Pontypool Town Hall (Neuadd y Dref Pont-y-pŵl) is a municipal structure in Hanbury Road, Pontypool, Wales. The town hall, which forms the original part of a civic centre that now serves as the headquarters of Torfaen County Borough Council, is a Grade II listed building.

==History==
Until the opening of the town hall, Pontypool did not have a hall for the transaction of public business, a fact which was considered by the local newspaper to be "anomalous". The town hall was a gift to the town from the Lord Lieutenant of Monmouthshire, Capel Hanbury Leigh, whose seat was at Pontypool Park, to celebrate the birth of his son. The foundation stone for the building was laid by Mrs Hanbury Leigh on 15 May 1854. It was designed by Bidlake and Lovett of Wolverhampton in the Italianate style, was built in ashlar stone by William Prosser of Abergavenny and was officially opened on 5 January 1856. The official opening was celebrated with an evening concert which was attended by Mr and Mrs Hanbury Leigh.

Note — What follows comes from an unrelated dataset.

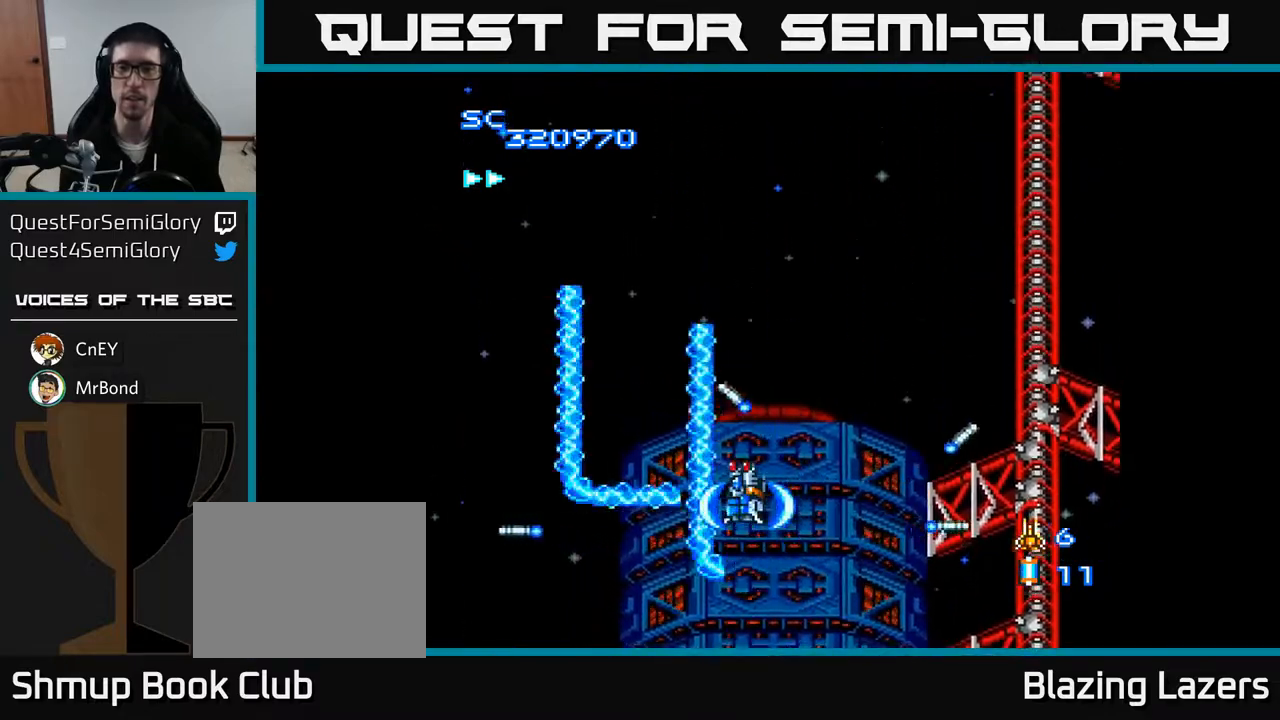
{"buttons": ["A"], "right_stick": "center", "events": []}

The design involved an asymmetrical main frontage with five bays facing onto Hanbury Road with the left hand end bay slightly projected forward and topped with a small clock tower and the right hand end bay slightly set back; the two end bays originally had openings on the ground floor. The central bay featured a doorway with an arched surround flanked by Tuscan order pilasters supporting an entablature and a canopy; above the ground floor, which was rusticated, was a band inscribed with the name of the benefactor and the date of opening. There were rounded headed sash windows in the other bays on the ground floor and on the first floor, except for the left hand end bay on the first floor which contained a niche. At roof level there was a frieze with triglyphs and a parapet bearing the Hanbury coat of arms.

In the mid-19th century the town was managed by magistrates but a local board of health was established in 1871 and, following population growth largely associated with the tinplate industry, the area became an urban district with the town hall as its headquarters in 1895. The town hall was also the meeting place for hearings of the county court. The town hall continued to serve as the headquarters of the urban district for much of the 20th century and remained the local seat of government after the enlarged Torfaen County Borough Council was formed in 1974.

A programme of works was undertaken to a design by the David Preece Partnership, to extend the building to the south west thereby creating a modern civic centre, in 1991. The works involved the demolition of an old police station and an old town gaol and the construction of a modern six-storey office block.